Edit the rows below so that every "catalogue" reads "catalog", and keep all other text the same.
******
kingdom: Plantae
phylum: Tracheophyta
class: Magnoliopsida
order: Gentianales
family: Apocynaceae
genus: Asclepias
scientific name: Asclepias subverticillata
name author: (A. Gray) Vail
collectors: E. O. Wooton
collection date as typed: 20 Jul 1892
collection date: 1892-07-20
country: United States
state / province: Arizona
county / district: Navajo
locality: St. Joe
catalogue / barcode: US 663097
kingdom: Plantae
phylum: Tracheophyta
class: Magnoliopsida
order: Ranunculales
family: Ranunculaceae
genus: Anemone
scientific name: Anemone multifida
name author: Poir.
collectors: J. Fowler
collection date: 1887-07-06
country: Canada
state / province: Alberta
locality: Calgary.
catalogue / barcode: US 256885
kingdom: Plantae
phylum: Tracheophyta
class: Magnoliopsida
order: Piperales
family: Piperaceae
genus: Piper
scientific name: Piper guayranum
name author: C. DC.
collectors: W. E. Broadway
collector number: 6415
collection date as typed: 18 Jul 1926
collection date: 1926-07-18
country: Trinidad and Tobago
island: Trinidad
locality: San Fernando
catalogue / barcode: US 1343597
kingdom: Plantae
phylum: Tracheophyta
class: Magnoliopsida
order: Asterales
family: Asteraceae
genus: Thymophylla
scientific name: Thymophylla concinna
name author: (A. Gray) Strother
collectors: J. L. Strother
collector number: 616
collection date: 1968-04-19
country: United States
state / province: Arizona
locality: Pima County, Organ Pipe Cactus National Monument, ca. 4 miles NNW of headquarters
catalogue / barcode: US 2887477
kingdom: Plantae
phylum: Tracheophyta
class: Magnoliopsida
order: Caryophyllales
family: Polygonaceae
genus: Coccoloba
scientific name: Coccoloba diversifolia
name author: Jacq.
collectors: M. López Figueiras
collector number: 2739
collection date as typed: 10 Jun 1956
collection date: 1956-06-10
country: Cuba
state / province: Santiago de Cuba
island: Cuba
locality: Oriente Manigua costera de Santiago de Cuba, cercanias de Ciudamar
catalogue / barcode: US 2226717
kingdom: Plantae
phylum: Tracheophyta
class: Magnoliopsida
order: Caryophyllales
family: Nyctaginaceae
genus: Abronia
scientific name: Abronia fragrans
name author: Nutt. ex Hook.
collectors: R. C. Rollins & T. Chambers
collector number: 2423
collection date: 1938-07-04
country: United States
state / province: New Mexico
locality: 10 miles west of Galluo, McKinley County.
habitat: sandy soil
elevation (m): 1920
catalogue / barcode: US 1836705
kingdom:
******
OUTPUT BELOW:
kingdom: Plantae
phylum: Tracheophyta
class: Magnoliopsida
order: Gentianales
family: Apocynaceae
genus: Asclepias
scientific name: Asclepias subverticillata
name author: (A. Gray) Vail
collectors: E. O. Wooton
collection date as typed: 20 Jul 1892
collection date: 1892-07-20
country: United States
state / province: Arizona
county / district: Navajo
locality: St. Joe
catalog / barcode: US 663097
kingdom: Plantae
phylum: Tracheophyta
class: Magnoliopsida
order: Ranunculales
family: Ranunculaceae
genus: Anemone
scientific name: Anemone multifida
name author: Poir.
collectors: J. Fowler
collection date: 1887-07-06
country: Canada
state / province: Alberta
locality: Calgary.
catalog / barcode: US 256885
kingdom: Plantae
phylum: Tracheophyta
class: Magnoliopsida
order: Piperales
family: Piperaceae
genus: Piper
scientific name: Piper guayranum
name author: C. DC.
collectors: W. E. Broadway
collector number: 6415
collection date as typed: 18 Jul 1926
collection date: 1926-07-18
country: Trinidad and Tobago
island: Trinidad
locality: San Fernando
catalog / barcode: US 1343597
kingdom: Plantae
phylum: Tracheophyta
class: Magnoliopsida
order: Asterales
family: Asteraceae
genus: Thymophylla
scientific name: Thymophylla concinna
name author: (A. Gray) Strother
collectors: J. L. Strother
collector number: 616
collection date: 1968-04-19
country: United States
state / province: Arizona
locality: Pima County, Organ Pipe Cactus National Monument, ca. 4 miles NNW of headquarters
catalog / barcode: US 2887477
kingdom: Plantae
phylum: Tracheophyta
class: Magnoliopsida
order: Caryophyllales
family: Polygonaceae
genus: Coccoloba
scientific name: Coccoloba diversifolia
name author: Jacq.
collectors: M. López Figueiras
collector number: 2739
collection date as typed: 10 Jun 1956
collection date: 1956-06-10
country: Cuba
state / province: Santiago de Cuba
island: Cuba
locality: Oriente Manigua costera de Santiago de Cuba, cercanias de Ciudamar
catalog / barcode: US 2226717
kingdom: Plantae
phylum: Tracheophyta
class: Magnoliopsida
order: Caryophyllales
family: Nyctaginaceae
genus: Abronia
scientific name: Abronia fragrans
name author: Nutt. ex Hook.
collectors: R. C. Rollins & T. Chambers
collector number: 2423
collection date: 1938-07-04
country: United States
state / province: New Mexico
locality: 10 miles west of Galluo, McKinley County.
habitat: sandy soil
elevation (m): 1920
catalog / barcode: US 1836705
kingdom:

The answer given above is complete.